Moira Anderson murder: Police and forensic teams begin search for schoolgirl’s body

Police officers carrying spades and pick axes arrive at Monkland Cemetery to start examining a burial plot. Picture: Getty

Police officers carrying spades and pick axes arrive at Monkland Cemetery to start examining a burial plot. Picture: Getty


FORENSIC experts and specialist personnel from Strathclyde Police this morning began the exhumation of a family plot in a North Lanarkshire cemetery in the hope of bringing to an end a five decade-long mystery by finding the body of missing schoolgirl Moira Anderson.

• Forensic experts and police begin exhumation of family plot in attempt to find body of Moira Anderson

• Moira, 11, disappeared in 1957 and is widely believed to have been murdered by a convicted child rapist

Moira was 11 when she disappeared in 1957 after going on an errand for her grandmother to the Co-op shop near her home in Coatbridge. Her body was never found, and Scotland’s Lord Advocate, Frank Mulholland, ordered cold case detectives to reopen the case as a murder investigation last year.

The family of the youngster, who have long suspected she was murdered by a convicted child rapist, last month successfully raised a legal action before Sheriff Frank Pieri at Airdrie Sheriff Court to exhume eight bodies from a lair where they believe she may have been secretly buried.

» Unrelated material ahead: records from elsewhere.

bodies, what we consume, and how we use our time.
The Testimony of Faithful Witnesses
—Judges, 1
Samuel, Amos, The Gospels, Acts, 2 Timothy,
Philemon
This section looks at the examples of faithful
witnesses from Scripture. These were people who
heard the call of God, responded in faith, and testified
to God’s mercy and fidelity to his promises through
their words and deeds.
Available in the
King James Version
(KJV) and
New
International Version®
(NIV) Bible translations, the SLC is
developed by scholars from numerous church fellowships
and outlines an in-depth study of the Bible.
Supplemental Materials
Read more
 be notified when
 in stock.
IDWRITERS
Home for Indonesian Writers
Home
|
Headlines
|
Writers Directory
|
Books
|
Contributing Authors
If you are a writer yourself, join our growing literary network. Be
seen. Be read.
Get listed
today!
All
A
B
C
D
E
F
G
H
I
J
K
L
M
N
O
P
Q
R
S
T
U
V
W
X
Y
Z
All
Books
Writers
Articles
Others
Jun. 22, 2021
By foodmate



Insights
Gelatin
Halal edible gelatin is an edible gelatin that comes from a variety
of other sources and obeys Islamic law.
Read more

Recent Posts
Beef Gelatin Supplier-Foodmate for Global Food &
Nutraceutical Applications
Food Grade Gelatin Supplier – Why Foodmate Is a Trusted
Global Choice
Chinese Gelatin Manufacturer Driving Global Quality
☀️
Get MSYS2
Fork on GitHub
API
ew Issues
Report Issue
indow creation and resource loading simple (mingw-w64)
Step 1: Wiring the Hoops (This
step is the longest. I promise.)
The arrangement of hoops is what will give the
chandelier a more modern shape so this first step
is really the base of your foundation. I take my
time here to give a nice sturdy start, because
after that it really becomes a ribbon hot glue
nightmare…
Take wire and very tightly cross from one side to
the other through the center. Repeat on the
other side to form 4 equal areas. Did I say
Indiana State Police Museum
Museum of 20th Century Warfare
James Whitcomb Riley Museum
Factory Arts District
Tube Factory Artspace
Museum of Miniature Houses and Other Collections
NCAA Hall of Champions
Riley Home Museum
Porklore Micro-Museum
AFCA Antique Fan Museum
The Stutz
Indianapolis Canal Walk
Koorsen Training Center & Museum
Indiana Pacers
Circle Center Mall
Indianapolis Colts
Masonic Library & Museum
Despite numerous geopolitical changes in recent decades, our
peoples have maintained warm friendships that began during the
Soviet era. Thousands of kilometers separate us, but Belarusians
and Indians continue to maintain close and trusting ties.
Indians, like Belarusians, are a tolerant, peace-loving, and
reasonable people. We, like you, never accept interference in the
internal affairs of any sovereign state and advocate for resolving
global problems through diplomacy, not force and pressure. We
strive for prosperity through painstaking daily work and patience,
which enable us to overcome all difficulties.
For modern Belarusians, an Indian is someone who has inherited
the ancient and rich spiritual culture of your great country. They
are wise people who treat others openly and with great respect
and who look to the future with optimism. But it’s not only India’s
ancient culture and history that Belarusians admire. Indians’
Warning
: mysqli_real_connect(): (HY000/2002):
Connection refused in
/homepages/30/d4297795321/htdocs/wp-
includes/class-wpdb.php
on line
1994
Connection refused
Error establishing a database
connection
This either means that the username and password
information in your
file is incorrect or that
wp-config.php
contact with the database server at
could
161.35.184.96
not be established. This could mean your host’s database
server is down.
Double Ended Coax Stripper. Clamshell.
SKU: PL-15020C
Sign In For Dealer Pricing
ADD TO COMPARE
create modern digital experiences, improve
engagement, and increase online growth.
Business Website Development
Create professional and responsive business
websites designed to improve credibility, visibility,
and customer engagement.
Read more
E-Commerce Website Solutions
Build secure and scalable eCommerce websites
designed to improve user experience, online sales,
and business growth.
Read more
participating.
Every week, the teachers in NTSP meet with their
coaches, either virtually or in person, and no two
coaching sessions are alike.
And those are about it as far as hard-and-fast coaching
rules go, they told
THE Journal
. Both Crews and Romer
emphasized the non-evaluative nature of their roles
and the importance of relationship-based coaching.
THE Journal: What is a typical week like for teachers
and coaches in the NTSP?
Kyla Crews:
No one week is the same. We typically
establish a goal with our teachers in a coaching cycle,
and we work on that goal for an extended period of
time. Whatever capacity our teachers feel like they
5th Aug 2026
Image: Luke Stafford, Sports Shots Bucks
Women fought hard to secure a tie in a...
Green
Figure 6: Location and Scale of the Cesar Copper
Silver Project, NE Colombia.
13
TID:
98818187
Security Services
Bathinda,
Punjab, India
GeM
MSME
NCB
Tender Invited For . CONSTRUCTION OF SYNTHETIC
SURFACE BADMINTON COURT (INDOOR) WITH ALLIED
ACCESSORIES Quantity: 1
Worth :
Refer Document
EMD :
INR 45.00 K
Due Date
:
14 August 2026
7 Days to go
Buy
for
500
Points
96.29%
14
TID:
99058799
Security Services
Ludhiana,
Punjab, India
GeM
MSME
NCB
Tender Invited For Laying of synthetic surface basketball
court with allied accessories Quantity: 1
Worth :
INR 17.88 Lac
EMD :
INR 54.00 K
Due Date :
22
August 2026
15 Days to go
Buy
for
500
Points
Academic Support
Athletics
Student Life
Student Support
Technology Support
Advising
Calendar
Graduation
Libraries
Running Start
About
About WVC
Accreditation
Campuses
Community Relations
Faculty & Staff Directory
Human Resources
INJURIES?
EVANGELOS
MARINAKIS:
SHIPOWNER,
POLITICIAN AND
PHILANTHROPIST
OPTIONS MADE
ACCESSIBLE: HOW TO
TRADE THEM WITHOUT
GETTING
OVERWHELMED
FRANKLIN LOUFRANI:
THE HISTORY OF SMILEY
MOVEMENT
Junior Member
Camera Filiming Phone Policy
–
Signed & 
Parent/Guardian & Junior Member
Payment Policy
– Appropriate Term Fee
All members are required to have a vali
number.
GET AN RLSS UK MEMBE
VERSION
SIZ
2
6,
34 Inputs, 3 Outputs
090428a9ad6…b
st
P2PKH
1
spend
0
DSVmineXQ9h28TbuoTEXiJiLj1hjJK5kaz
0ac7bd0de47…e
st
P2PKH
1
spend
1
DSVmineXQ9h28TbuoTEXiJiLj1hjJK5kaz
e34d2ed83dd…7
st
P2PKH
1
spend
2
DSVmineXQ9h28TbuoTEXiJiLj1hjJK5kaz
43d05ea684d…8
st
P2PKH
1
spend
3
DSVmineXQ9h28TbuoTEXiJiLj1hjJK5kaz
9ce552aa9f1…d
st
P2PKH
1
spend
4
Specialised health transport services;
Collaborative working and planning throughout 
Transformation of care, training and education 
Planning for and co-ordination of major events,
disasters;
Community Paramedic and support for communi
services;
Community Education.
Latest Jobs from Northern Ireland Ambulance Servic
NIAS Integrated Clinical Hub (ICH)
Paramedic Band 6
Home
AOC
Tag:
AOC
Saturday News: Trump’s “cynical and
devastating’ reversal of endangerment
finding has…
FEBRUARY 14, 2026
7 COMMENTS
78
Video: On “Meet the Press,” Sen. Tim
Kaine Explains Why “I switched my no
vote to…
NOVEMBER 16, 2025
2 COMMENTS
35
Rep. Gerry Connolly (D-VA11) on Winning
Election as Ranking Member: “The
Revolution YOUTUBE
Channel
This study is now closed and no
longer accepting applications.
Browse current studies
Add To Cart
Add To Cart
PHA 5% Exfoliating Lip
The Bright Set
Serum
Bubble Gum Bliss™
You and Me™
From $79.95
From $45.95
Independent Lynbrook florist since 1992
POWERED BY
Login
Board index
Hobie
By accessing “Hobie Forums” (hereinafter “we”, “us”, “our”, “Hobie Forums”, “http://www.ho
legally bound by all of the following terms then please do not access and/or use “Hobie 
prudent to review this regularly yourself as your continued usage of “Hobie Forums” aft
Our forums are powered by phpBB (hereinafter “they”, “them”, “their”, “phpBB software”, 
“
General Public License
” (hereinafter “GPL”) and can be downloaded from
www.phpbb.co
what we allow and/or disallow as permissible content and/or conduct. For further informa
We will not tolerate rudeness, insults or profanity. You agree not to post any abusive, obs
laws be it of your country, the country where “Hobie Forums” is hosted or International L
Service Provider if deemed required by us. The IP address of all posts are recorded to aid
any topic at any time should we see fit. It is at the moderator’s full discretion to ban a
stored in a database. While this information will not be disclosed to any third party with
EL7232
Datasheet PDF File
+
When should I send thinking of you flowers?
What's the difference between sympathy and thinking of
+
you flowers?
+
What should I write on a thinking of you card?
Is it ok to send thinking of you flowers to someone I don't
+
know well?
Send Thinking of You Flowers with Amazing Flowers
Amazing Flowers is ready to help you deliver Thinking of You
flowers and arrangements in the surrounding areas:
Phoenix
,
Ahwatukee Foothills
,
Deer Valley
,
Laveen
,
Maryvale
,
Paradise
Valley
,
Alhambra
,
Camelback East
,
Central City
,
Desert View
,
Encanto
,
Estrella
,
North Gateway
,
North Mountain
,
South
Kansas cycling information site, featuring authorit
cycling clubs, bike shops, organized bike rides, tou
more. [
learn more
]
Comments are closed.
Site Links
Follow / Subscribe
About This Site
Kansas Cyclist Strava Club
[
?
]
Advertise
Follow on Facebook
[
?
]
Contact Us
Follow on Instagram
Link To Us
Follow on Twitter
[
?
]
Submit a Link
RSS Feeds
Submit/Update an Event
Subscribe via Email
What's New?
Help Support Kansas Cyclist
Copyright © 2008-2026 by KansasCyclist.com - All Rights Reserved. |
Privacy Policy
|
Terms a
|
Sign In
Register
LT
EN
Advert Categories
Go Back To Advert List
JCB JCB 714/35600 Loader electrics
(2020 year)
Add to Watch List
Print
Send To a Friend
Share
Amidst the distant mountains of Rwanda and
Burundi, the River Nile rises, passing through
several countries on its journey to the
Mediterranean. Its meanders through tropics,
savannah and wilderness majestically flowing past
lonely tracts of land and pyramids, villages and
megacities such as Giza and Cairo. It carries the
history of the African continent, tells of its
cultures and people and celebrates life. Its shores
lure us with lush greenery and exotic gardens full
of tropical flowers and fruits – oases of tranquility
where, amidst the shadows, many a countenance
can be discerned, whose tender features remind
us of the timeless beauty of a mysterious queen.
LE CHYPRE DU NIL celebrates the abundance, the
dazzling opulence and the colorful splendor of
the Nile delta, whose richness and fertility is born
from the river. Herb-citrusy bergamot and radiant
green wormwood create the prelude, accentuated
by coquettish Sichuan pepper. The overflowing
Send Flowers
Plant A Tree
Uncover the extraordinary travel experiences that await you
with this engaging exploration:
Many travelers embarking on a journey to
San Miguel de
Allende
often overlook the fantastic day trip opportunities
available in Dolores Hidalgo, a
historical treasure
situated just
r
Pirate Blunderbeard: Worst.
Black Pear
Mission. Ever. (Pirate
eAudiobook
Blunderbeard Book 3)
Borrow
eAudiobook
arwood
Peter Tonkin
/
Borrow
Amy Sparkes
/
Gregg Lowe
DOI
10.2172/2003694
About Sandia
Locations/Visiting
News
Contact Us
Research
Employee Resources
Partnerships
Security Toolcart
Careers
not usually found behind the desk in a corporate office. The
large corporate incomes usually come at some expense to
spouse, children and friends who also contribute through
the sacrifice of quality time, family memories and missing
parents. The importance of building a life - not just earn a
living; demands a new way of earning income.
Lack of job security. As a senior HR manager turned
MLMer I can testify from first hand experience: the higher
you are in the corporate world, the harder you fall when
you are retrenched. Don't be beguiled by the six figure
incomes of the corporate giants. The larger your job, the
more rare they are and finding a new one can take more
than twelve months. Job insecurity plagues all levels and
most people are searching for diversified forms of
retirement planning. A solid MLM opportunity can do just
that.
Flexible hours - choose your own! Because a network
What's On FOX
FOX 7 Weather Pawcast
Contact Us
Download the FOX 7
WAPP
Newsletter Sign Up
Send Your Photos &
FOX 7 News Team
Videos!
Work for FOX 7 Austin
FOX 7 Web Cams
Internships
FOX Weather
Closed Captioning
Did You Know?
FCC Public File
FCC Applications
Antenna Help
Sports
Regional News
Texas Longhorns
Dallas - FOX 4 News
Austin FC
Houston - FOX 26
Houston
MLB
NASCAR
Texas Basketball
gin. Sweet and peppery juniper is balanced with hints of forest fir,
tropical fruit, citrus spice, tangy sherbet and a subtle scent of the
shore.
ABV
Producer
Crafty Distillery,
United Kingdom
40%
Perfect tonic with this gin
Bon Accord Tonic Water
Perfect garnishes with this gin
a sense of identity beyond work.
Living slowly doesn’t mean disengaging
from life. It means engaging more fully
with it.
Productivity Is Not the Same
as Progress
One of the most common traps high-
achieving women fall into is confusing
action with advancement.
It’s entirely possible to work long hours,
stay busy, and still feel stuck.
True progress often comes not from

This morning, as first light began to break over Old Monkland Cemetery in the town, work got underway. The resting place, which lies on the crest of a hill parallel to a busy stretch of the A8, became a hive of activity as around a dozen officers and forensic specialists worked under a cluster of tarpaulins and screens erected in the graveyard so as to provide as much privacy as possible during the sensitive exhumation process.

With extensive groundwater, poor weather conditions, and potentially unreliable burial records, the exhumation is far from a straightforward process, and the operation is unlikely to be completed until the end of the week, with any DNA analysis which follows likely to take weeks, if not months, further.

Nonetheless, police expressed hope that the search would at last bring closure to one of Scotland’s most notorious missing person cases, with the officer leading the investigation speaking of the force’s sense of duty towards the Anderson family.

“We have to remember there’s a real human story behind this, and we have a responsibility not only to Moira, but to her family as well,” said Chief Inspector Kenny Macleod, area commander for Coatbridge and Airdrie with Strathclyde Police. “It’s important that her family get closure.”